• [What to do] Reproduce the entries below verbatim, starting with the first line and continuing through the line that contains "picture [711, 56, 1470, 588]", with both of those lines included.

• [Input rows]

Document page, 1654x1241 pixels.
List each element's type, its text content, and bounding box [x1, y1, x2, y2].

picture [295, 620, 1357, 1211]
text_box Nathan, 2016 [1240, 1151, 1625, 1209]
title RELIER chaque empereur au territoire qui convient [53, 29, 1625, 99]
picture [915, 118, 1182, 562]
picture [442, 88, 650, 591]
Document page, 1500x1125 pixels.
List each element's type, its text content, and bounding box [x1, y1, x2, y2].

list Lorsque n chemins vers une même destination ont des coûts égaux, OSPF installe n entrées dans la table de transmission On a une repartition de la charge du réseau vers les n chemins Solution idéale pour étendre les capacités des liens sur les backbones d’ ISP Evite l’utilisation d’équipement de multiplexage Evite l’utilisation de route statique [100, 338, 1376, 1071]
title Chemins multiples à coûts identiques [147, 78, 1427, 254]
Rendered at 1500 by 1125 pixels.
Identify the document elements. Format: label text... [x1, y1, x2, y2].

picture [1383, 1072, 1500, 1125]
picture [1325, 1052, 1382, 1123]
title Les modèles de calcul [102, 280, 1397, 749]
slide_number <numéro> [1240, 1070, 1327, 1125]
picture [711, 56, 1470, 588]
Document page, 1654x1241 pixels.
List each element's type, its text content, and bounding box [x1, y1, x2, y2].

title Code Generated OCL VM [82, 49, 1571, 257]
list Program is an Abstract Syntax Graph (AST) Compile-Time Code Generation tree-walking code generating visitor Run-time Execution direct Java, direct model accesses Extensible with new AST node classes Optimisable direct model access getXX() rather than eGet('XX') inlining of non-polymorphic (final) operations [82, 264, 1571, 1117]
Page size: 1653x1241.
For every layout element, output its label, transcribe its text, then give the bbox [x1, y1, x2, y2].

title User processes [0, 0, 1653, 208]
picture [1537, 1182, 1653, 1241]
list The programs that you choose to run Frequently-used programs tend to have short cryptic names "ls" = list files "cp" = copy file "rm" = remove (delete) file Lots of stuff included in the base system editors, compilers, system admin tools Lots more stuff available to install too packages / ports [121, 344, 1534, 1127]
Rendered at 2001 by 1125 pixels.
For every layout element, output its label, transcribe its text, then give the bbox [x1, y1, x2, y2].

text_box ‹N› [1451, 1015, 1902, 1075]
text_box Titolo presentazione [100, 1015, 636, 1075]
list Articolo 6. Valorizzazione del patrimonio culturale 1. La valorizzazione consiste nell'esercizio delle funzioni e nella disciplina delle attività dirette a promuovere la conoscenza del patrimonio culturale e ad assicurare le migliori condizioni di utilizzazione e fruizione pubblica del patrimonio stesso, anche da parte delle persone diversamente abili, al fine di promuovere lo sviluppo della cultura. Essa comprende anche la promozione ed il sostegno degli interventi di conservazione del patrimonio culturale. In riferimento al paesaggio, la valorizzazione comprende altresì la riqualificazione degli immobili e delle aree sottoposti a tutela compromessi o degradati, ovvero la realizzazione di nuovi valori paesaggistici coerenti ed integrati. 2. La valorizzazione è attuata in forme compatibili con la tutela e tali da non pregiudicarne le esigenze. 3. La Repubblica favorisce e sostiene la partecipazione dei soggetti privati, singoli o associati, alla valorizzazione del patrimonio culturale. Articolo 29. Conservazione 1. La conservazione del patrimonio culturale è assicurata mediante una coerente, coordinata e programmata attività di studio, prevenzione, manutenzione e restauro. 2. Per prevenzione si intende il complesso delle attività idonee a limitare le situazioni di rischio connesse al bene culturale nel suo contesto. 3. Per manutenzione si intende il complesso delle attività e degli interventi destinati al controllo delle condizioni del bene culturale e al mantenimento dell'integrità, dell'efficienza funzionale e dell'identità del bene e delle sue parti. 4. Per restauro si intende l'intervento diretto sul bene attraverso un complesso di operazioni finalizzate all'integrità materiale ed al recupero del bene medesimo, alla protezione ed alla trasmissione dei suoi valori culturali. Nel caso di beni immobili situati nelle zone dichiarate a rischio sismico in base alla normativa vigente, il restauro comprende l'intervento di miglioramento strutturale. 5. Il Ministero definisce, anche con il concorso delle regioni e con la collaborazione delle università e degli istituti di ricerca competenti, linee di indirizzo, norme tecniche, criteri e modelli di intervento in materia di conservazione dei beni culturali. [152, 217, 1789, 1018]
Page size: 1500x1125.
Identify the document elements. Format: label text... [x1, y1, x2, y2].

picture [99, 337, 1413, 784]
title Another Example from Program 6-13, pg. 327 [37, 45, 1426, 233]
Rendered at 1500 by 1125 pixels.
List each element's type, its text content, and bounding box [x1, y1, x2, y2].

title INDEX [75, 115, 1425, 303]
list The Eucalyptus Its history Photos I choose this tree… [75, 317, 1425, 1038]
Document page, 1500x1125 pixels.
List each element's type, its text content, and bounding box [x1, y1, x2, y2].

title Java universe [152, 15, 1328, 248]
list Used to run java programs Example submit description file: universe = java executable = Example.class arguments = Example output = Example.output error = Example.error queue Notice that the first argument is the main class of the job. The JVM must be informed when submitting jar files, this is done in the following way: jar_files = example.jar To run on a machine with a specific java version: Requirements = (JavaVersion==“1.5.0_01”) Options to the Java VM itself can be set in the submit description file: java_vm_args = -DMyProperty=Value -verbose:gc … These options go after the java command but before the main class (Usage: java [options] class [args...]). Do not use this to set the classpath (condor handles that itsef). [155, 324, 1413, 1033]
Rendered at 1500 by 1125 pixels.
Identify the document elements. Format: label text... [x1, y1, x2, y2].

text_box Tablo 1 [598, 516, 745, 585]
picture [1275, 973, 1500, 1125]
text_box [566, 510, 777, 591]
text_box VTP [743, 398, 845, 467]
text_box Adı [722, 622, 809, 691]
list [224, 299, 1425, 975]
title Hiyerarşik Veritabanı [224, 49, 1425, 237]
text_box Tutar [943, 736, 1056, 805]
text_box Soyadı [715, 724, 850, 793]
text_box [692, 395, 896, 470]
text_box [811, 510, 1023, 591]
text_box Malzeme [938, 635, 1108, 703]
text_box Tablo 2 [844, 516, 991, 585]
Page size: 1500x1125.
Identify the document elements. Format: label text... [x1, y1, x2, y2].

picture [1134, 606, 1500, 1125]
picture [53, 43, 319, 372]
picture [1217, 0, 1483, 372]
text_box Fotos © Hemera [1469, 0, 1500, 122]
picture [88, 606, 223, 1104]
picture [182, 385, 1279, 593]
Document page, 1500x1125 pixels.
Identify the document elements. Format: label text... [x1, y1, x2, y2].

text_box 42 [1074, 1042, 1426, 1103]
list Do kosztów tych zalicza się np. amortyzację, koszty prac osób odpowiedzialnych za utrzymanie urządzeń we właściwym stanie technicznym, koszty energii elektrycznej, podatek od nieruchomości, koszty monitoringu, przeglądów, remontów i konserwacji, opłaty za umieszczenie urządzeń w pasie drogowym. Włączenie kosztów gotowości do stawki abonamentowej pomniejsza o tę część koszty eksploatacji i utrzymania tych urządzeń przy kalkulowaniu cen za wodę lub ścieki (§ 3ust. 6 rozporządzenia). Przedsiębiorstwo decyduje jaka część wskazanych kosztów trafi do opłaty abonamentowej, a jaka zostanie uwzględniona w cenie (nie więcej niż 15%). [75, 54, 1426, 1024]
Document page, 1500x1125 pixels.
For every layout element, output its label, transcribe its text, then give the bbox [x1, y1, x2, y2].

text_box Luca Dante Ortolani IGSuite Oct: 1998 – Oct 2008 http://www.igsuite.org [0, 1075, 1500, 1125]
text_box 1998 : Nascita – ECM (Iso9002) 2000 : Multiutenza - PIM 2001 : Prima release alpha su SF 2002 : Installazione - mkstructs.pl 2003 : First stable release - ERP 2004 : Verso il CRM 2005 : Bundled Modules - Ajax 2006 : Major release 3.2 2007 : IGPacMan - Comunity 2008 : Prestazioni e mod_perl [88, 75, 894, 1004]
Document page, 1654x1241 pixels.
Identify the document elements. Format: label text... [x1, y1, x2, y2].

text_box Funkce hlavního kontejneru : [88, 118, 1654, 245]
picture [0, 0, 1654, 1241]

• [The output]
Document page, 1654x1241 pixels.
List each element's type, its text content, and bounding box [x1, y1, x2, y2].

picture [295, 620, 1357, 1211]
text_box Nathan, 2016 [1240, 1151, 1625, 1209]
title RELIER chaque empereur au territoire qui convient [53, 29, 1625, 99]
picture [915, 118, 1182, 562]
picture [442, 88, 650, 591]
Document page, 1500x1125 pixels.
List each element's type, its text content, and bounding box [x1, y1, x2, y2].

list Lorsque n chemins vers une même destination ont des coûts égaux, OSPF installe n entrées dans la table de transmission On a une repartition de la charge du réseau vers les n chemins Solution idéale pour étendre les capacités des liens sur les backbones d’ ISP Evite l’utilisation d’équipement de multiplexage Evite l’utilisation de route statique [100, 338, 1376, 1071]
title Chemins multiples à coûts identiques [147, 78, 1427, 254]
Rendered at 1500 by 1125 pixels.
Identify the document elements. Format: label text... [x1, y1, x2, y2].

picture [1383, 1072, 1500, 1125]
picture [1325, 1052, 1382, 1123]
title Les modèles de calcul [102, 280, 1397, 749]
slide_number <numéro> [1240, 1070, 1327, 1125]
picture [711, 56, 1470, 588]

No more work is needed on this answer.